- **To do**
Produce all the records again exactly as they stand.

[Structure-from-motion data]

::::::

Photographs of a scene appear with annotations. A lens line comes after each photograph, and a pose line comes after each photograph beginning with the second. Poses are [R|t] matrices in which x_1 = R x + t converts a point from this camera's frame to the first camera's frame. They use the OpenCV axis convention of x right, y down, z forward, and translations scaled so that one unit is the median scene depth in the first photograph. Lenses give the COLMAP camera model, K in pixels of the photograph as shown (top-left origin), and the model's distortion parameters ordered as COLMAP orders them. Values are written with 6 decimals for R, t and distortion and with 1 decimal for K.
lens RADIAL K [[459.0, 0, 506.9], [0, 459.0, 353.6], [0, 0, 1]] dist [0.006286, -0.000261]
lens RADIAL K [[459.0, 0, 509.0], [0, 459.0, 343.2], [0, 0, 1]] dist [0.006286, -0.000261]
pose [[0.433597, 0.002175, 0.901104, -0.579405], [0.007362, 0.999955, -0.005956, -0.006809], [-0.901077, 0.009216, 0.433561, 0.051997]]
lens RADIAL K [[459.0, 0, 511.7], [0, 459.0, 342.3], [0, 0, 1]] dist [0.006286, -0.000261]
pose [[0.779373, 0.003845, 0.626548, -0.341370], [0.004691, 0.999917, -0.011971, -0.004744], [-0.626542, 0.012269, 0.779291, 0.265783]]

::::::

- **Written answer**
Photographs of a scene appear with annotations. A lens line comes after each photograph, and a pose line comes after each photograph beginning with the second. Poses are [R|t] matrices in which x_1 = R x + t converts a point from this camera's frame to the first camera's frame. They use the OpenCV axis convention of x right, y down, z forward, and translations scaled so that one unit is the median scene depth in the first photograph. Lenses give the COLMAP camera model, K in pixels of the photograph as shown (top-left origin), and the model's distortion parameters ordered as COLMAP orders them. Values are written with 6 decimals for R, t and distortion and with 1 decimal for K.
lens RADIAL K [[459.0, 0, 506.9], [0, 459.0, 353.6], [0, 0, 1]] dist [0.006286, -0.000261]
lens RADIAL K [[459.0, 0, 509.0], [0, 459.0, 343.2], [0, 0, 1]] dist [0.006286, -0.000261]
pose [[0.433597, 0.002175, 0.901104, -0.579405], [0.007362, 0.999955, -0.005956, -0.006809], [-0.901077, 0.009216, 0.433561, 0.051997]]
lens RADIAL K [[459.0, 0, 511.7], [0, 459.0, 342.3], [0, 0, 1]] dist [0.006286, -0.000261]
pose [[0.779373, 0.003845, 0.626548, -0.341370], [0.004691, 0.999917, -0.011971, -0.004744], [-0.626542, 0.012269, 0.779291, 0.265783]]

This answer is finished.